___ Dataset entries
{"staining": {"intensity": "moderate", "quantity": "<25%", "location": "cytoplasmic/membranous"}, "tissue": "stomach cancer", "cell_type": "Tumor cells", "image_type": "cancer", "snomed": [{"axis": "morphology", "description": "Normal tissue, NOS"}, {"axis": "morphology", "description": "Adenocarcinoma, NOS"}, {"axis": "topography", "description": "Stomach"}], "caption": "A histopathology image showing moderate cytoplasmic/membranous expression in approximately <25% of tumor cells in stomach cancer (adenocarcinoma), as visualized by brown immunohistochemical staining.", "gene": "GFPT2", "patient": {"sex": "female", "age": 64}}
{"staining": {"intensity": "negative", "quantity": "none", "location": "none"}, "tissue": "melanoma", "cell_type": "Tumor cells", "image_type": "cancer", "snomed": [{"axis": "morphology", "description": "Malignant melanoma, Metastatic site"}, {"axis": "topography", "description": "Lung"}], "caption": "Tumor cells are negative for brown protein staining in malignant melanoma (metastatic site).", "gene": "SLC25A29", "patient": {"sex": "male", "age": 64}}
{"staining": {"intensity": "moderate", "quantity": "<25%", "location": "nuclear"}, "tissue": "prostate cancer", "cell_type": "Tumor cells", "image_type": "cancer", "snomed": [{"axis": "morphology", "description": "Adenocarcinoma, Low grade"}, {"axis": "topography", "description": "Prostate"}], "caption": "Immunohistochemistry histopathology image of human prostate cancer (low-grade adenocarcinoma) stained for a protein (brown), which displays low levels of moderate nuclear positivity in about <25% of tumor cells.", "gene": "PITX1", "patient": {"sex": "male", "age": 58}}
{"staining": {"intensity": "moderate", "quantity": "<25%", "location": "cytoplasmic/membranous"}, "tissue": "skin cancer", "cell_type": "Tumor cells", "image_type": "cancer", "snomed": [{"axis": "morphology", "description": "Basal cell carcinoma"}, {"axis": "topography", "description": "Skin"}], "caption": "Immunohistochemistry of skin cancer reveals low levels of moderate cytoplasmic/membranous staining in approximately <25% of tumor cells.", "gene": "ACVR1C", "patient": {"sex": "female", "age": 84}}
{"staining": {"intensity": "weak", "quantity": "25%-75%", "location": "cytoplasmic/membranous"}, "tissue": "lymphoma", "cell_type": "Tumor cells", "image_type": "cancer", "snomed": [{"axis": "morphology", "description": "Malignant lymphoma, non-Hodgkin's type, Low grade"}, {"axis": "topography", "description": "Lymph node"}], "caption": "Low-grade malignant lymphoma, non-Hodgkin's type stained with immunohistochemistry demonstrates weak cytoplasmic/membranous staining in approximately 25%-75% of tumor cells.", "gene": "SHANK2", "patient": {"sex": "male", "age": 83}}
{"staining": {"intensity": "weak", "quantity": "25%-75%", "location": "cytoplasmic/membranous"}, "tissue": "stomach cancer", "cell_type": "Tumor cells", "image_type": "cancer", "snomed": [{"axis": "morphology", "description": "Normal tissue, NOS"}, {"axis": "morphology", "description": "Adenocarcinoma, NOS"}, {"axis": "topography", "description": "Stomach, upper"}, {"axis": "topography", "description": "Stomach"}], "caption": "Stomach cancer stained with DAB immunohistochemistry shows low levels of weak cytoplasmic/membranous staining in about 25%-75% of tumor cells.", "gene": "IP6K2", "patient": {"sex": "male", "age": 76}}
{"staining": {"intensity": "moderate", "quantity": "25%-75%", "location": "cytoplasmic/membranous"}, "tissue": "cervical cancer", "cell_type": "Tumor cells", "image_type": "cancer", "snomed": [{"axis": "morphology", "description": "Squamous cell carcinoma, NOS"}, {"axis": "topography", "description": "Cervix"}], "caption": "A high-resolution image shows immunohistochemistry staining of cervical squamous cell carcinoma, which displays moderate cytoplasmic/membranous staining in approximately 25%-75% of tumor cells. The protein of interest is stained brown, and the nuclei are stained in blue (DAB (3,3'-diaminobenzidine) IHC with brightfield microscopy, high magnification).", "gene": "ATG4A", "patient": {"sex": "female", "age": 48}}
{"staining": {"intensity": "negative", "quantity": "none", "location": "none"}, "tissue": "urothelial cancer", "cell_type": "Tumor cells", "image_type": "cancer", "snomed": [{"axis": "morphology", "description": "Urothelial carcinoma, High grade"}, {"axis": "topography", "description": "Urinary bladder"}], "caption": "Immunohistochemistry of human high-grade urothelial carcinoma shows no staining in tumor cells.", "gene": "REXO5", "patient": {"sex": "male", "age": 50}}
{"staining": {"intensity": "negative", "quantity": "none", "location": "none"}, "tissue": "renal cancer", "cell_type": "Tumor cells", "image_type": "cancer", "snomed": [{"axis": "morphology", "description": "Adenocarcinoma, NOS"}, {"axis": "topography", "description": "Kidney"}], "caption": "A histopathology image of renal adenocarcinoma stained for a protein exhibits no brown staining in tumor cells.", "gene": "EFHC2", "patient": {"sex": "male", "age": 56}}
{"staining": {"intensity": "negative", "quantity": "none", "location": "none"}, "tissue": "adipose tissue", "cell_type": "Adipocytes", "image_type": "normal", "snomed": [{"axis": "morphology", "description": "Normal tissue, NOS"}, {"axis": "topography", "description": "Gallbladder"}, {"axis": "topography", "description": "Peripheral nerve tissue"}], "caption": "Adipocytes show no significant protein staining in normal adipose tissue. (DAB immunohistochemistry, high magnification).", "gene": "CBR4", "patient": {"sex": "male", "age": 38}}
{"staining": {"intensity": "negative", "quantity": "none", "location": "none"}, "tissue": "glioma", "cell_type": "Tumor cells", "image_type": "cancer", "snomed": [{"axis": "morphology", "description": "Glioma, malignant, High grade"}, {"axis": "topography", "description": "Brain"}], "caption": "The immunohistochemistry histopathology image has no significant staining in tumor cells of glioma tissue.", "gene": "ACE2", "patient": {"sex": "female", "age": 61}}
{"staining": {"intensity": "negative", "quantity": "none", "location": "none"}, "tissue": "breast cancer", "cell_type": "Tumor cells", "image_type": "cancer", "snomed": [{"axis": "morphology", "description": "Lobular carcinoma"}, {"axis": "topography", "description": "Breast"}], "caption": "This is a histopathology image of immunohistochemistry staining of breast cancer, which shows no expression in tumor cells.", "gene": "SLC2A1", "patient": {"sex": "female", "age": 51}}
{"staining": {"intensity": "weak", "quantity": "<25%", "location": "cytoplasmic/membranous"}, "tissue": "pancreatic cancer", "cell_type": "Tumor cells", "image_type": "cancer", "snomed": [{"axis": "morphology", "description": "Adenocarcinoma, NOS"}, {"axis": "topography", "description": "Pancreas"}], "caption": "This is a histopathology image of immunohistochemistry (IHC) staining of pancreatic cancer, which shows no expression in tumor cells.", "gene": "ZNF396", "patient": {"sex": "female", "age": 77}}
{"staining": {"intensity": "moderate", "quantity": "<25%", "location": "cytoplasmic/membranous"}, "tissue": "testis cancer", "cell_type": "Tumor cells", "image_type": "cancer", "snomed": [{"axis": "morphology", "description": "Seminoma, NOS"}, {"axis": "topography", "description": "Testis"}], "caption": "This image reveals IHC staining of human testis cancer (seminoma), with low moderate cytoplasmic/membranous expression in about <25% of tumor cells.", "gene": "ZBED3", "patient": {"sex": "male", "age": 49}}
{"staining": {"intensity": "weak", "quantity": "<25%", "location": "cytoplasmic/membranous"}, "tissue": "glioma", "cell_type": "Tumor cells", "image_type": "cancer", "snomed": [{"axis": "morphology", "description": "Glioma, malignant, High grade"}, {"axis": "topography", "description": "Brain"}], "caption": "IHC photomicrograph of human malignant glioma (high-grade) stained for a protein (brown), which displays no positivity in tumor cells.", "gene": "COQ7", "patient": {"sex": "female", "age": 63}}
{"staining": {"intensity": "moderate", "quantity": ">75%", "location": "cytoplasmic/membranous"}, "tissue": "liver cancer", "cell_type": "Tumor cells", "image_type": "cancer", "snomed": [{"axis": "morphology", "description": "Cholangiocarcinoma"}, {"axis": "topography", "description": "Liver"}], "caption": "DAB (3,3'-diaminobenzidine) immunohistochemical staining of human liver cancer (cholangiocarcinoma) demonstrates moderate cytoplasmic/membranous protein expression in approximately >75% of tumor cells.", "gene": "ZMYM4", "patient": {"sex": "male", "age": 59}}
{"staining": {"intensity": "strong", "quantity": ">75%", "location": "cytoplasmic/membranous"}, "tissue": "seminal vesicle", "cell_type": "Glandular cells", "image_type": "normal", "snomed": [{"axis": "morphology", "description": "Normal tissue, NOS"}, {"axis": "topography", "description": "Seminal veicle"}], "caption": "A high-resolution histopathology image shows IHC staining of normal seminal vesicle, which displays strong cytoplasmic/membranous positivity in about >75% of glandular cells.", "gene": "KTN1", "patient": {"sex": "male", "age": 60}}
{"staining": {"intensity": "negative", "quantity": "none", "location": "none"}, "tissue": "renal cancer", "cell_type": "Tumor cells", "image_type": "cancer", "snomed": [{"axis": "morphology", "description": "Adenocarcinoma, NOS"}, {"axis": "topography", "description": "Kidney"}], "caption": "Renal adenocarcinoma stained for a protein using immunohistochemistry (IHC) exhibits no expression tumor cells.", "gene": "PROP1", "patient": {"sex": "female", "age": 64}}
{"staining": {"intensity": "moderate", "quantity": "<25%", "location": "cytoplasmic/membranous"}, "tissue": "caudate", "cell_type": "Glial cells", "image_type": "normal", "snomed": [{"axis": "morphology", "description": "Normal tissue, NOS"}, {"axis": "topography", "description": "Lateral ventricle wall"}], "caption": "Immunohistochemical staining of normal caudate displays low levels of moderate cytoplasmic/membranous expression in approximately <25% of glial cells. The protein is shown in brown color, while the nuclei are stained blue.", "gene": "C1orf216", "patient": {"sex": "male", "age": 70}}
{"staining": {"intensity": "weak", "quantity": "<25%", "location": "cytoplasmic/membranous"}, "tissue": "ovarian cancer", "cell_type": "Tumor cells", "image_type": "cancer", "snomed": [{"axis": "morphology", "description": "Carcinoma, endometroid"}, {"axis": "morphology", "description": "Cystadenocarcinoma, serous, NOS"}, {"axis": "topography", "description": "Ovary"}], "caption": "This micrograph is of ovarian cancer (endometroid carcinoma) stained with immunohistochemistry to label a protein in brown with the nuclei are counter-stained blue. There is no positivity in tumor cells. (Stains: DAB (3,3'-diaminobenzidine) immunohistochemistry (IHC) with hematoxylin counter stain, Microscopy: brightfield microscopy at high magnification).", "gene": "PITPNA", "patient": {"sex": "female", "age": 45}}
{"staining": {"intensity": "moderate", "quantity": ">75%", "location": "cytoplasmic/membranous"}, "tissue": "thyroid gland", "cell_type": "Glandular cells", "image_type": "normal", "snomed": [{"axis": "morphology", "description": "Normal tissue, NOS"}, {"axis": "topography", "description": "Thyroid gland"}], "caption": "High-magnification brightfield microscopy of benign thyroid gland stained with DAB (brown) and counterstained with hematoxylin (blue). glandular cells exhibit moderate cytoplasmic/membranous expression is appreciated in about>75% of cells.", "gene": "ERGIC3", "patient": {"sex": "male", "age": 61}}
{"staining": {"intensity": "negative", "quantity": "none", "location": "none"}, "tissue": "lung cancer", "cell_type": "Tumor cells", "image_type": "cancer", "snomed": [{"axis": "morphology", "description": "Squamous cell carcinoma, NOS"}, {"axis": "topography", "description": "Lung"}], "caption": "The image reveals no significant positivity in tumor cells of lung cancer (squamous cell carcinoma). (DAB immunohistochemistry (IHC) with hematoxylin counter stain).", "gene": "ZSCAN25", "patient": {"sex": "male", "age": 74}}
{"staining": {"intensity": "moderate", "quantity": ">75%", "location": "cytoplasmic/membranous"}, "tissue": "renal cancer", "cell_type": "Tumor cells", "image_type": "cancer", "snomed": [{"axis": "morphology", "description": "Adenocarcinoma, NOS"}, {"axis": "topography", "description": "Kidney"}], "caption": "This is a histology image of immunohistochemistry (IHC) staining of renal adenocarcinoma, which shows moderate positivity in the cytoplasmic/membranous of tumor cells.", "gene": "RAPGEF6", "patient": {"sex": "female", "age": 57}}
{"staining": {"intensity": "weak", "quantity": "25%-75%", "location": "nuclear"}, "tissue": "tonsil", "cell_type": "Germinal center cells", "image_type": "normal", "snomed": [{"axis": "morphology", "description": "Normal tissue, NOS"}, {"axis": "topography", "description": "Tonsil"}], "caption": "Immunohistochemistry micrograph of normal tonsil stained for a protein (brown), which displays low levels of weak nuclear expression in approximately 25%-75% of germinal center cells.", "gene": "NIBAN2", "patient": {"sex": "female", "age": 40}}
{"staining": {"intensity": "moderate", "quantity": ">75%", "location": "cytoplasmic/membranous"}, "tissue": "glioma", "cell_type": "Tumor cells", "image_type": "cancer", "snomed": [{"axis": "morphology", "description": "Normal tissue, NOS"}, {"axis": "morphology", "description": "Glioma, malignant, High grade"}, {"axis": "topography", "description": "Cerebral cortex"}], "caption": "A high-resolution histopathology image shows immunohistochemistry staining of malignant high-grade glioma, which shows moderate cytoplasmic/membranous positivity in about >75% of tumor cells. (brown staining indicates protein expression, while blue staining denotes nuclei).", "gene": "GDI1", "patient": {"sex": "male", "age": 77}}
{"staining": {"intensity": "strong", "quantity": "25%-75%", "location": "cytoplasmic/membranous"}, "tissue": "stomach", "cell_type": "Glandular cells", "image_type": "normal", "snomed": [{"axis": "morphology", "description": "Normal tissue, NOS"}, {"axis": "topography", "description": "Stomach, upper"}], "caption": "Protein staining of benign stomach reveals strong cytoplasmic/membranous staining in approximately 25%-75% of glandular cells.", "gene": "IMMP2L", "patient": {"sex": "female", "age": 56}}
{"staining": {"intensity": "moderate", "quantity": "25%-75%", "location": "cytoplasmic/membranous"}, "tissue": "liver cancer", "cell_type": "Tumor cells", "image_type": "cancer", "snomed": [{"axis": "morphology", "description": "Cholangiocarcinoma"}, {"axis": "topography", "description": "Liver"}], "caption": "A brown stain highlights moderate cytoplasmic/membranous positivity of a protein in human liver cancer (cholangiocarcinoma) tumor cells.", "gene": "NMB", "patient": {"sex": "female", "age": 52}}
______
* Your objective: Above are the records. Copy every line in them holding "Kidney".

* Solution for this task:
{"staining": {"intensity": "negative", "quantity": "none", "location": "none"}, "tissue": "renal cancer", "cell_type": "Tumor cells", "image_type": "cancer", "snomed": [{"axis": "morphology", "description": "Adenocarcinoma, NOS"}, {"axis": "topography", "description": "Kidney"}], "caption": "A histopathology image of renal adenocarcinoma stained for a protein exhibits no brown staining in tumor cells.", "gene": "EFHC2", "patient": {"sex": "male", "age": 56}}
{"staining": {"intensity": "negative", "quantity": "none", "location": "none"}, "tissue": "renal cancer", "cell_type": "Tumor cells", "image_type": "cancer", "snomed": [{"axis": "morphology", "description": "Adenocarcinoma, NOS"}, {"axis": "topography", "description": "Kidney"}], "caption": "Renal adenocarcinoma stained for a protein using immunohistochemistry (IHC) exhibits no expression tumor cells.", "gene": "PROP1", "patient": {"sex": "female", "age": 64}}
{"staining": {"intensity": "moderate", "quantity": ">75%", "location": "cytoplasmic/membranous"}, "tissue": "renal cancer", "cell_type": "Tumor cells", "image_type": "cancer", "snomed": [{"axis": "morphology", "description": "Adenocarcinoma, NOS"}, {"axis": "topography", "description": "Kidney"}], "caption": "This is a histology image of immunohistochemistry (IHC) staining of renal adenocarcinoma, which shows moderate positivity in the cytoplasmic/membranous of tumor cells.", "gene": "RAPGEF6", "patient": {"sex": "female", "age": 57}}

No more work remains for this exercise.